The last part of the book, “Future Directions” pushes theoretical and activist boundaries to address the deeply structural realities of race and class by reevaluating how we understand anti-oppression efforts, justice, and food sovereignty. Although two of these chapters have been published in different forms elsewhere (Guthman’s article and Holt-Gimenez’s article), they offer important insights in the context of this edited collection. First, White cultural discourses need to be recognized in food justice efforts if racial and ethnic inequality is to be solved. Second, a worldwide movement integrating the strategies and perspectives of food sovereignty struggles is needed to not just address symptoms of the corporate food regime, but to confront it head on, transforming human/food relations into a more just and sustainable food regime of the future. The most subtle chapter comes from DuPuis, Harrison, and Goodman with their concept of reflexive food justice that “works within an awareness of the tensions between different definitions of justice, environmental and bodily health, and good food . . . (and) responds to changing circumstances, imperfectly, but with awareness of the contradictions of the moment” (p. 297).
Overall, this book provides a much needed addition to the food justice literature. Not only does Cultivating Food Justice highlight the importance of moving beyond colorblindness, the heterogeneity of individual and group constructions of being in the world as consumers and producers of food, and the necessity of bodily and community autonomy, but it also reveals the contested and myriad intersections between race, class, and geography.

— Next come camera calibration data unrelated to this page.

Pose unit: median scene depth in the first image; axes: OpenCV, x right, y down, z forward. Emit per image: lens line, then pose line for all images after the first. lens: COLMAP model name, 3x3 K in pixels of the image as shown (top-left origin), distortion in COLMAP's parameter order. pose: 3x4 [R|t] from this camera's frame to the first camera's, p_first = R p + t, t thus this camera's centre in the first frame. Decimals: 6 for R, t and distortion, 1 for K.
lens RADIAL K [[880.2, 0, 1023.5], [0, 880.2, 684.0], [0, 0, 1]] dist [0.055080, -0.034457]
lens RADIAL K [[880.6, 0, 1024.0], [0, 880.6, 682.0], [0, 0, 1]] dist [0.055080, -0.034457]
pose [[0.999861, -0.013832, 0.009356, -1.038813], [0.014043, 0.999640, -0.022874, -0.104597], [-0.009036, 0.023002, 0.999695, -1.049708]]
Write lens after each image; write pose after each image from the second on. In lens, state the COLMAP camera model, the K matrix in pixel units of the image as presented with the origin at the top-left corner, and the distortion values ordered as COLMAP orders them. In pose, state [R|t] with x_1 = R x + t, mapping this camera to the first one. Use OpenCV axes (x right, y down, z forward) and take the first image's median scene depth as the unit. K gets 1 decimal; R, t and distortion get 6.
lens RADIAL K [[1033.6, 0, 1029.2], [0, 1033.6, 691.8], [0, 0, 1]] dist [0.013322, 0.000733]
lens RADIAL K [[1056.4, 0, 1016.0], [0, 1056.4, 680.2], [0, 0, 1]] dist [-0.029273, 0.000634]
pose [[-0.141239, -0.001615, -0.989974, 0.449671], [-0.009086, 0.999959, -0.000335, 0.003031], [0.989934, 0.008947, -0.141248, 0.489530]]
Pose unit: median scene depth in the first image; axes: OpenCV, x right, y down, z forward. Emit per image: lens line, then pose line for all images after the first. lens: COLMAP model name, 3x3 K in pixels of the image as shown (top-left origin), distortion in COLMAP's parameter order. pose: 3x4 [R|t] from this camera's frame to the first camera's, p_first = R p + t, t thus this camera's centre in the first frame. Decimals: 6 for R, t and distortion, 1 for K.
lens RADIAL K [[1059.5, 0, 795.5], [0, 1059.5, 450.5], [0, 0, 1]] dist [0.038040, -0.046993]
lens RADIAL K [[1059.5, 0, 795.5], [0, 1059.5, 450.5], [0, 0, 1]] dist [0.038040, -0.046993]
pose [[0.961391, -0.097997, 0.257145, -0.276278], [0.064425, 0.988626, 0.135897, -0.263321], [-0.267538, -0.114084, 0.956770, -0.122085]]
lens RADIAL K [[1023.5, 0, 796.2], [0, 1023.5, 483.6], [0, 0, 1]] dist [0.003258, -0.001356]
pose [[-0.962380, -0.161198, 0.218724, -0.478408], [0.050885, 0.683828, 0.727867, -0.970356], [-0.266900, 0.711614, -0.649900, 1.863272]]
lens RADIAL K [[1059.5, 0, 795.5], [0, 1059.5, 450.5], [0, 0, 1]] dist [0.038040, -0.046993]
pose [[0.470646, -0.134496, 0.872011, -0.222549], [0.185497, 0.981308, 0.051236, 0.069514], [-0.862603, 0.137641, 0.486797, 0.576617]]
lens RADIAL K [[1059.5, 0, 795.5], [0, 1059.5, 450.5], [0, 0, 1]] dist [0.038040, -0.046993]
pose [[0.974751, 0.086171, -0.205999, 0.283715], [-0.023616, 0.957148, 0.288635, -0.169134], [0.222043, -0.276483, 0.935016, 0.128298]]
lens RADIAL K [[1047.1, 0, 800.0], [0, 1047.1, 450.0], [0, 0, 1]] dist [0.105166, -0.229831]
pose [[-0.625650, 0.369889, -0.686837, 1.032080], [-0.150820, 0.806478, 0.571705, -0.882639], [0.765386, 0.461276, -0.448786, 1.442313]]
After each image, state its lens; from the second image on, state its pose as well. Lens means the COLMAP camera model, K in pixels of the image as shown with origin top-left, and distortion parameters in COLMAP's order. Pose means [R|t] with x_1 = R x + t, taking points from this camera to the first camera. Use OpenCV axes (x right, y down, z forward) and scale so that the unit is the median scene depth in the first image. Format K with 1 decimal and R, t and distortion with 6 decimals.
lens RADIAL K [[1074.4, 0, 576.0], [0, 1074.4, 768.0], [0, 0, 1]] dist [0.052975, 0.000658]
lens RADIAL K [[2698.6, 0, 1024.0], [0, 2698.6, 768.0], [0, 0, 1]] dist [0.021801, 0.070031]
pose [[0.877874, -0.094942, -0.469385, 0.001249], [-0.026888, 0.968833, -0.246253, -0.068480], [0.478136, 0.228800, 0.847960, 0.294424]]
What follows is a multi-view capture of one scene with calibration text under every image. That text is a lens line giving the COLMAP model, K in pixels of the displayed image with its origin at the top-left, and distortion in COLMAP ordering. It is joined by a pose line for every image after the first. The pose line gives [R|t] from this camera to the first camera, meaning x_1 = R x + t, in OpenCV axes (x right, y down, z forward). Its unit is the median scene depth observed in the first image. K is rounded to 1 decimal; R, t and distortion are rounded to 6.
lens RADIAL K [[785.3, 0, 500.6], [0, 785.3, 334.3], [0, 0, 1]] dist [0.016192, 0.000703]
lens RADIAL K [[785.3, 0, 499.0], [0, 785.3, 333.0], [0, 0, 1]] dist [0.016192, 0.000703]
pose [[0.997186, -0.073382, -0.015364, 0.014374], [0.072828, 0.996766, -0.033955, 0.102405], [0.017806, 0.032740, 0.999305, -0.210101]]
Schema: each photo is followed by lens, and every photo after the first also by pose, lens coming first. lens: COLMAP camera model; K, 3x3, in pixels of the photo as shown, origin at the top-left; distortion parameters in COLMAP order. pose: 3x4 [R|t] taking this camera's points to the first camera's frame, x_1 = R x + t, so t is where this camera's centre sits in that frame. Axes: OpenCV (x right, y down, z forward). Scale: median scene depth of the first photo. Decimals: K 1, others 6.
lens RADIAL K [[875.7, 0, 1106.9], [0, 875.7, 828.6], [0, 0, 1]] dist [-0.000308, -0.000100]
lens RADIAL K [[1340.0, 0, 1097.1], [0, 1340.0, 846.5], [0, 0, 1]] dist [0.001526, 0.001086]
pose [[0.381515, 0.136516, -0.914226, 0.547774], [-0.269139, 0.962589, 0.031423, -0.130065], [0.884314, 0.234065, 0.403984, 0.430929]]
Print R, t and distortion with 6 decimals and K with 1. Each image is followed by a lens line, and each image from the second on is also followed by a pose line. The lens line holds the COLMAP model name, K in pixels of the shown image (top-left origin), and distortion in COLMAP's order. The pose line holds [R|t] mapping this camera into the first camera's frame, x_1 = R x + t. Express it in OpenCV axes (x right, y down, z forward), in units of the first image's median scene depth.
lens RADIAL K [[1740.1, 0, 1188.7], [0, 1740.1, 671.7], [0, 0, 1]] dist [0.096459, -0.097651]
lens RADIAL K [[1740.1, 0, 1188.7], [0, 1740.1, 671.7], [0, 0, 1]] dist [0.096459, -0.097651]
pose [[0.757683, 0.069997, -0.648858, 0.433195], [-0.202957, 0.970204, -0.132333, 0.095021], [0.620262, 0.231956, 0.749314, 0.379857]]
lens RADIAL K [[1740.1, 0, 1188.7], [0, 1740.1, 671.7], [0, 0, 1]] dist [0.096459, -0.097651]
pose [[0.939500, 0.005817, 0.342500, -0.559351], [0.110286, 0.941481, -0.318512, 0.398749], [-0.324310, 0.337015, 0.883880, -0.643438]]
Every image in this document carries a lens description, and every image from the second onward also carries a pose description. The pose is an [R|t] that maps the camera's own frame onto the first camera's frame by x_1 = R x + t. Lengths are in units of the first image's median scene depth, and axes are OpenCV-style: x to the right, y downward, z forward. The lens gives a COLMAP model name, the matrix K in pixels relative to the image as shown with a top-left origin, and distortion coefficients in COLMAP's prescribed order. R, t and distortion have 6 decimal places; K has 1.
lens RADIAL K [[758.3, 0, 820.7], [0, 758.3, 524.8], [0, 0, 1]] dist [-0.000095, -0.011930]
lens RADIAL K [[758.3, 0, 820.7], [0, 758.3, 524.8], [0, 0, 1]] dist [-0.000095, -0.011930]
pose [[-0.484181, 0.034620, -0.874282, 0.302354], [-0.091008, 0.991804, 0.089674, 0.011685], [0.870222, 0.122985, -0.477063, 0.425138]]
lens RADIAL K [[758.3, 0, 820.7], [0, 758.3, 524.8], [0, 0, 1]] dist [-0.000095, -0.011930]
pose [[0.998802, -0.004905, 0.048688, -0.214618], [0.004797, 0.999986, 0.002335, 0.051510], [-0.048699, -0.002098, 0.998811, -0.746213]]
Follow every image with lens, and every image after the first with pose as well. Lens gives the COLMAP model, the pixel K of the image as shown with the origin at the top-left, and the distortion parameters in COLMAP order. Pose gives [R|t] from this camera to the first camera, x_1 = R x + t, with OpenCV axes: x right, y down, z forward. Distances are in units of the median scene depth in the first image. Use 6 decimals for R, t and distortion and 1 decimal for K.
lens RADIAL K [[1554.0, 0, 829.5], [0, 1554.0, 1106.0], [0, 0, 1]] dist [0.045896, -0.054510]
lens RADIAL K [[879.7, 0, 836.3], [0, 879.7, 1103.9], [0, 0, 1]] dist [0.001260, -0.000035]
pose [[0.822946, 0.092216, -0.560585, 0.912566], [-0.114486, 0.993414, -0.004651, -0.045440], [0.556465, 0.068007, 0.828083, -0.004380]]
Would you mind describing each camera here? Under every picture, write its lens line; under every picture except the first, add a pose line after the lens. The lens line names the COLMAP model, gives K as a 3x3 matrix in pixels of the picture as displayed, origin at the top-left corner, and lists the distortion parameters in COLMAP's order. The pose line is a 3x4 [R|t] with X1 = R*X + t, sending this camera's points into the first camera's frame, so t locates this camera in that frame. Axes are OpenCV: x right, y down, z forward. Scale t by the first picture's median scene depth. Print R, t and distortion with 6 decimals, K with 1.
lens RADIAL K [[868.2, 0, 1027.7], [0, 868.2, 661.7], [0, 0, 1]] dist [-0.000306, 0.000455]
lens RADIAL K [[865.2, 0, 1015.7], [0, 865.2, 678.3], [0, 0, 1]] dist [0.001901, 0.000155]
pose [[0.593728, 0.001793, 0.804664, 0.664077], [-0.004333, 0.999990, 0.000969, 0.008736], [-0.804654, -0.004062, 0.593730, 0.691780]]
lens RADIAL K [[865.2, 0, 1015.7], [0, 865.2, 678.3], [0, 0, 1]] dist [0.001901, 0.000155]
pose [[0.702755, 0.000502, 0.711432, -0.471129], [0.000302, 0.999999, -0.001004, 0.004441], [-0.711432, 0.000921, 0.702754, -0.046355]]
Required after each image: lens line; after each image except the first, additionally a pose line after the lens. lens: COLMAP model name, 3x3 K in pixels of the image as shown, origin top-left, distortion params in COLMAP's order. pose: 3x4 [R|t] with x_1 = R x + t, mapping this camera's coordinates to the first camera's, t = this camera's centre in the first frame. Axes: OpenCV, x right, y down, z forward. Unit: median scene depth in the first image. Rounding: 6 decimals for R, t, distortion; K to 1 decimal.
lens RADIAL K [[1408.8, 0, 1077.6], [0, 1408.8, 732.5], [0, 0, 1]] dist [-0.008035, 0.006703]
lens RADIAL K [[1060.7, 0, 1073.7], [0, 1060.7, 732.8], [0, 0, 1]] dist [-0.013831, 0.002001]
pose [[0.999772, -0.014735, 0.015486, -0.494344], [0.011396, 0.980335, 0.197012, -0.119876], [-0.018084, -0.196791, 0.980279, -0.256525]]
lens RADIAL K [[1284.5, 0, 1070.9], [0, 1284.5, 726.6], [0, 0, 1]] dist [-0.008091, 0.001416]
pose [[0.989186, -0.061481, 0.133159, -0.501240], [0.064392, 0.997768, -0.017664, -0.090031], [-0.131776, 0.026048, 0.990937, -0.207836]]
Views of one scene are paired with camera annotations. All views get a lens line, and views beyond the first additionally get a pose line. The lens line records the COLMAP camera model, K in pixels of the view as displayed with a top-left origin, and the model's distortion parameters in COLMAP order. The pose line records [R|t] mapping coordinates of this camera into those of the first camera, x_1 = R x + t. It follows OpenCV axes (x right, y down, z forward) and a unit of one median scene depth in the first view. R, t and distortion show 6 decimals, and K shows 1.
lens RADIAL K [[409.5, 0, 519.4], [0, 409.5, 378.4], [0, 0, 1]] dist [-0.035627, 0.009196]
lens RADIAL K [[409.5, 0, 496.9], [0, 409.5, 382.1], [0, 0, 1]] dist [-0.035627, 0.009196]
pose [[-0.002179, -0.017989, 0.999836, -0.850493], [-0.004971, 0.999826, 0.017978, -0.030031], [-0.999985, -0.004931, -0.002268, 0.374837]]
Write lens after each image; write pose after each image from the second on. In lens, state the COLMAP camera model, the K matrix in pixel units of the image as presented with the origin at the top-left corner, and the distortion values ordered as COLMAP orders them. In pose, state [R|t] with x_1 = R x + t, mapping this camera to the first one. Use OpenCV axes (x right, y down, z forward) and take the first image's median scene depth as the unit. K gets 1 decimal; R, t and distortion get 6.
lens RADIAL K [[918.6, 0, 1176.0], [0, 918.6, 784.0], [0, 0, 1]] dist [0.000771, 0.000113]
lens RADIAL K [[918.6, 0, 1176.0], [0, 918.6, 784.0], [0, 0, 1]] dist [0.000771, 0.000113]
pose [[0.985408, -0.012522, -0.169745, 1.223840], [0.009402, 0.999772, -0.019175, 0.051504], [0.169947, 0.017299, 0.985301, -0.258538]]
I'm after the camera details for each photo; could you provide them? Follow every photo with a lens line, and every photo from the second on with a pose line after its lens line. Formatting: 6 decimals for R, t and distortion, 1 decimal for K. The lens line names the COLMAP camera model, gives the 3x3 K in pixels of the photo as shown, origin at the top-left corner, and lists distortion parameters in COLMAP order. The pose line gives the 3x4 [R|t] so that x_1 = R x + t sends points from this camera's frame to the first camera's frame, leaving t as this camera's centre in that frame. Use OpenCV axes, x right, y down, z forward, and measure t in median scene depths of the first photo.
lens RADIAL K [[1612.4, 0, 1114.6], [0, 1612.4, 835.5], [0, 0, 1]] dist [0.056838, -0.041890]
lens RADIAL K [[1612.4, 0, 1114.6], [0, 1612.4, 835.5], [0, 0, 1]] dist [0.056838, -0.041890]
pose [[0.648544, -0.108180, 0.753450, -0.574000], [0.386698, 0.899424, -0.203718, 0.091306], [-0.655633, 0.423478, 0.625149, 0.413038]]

Specifically, the editors call to pay more attention to food and farmworkers, the need to move beyond market-driven strategies to change the agrifood system, and the significance of efforts by the food justice movement to directly confront the dominant food and farming movement. Both scholars and activists concerned with the prospects of creating a more just and sustainable food system, the basis on which humans both socially and biologically (re)produce, will find this an imperative read.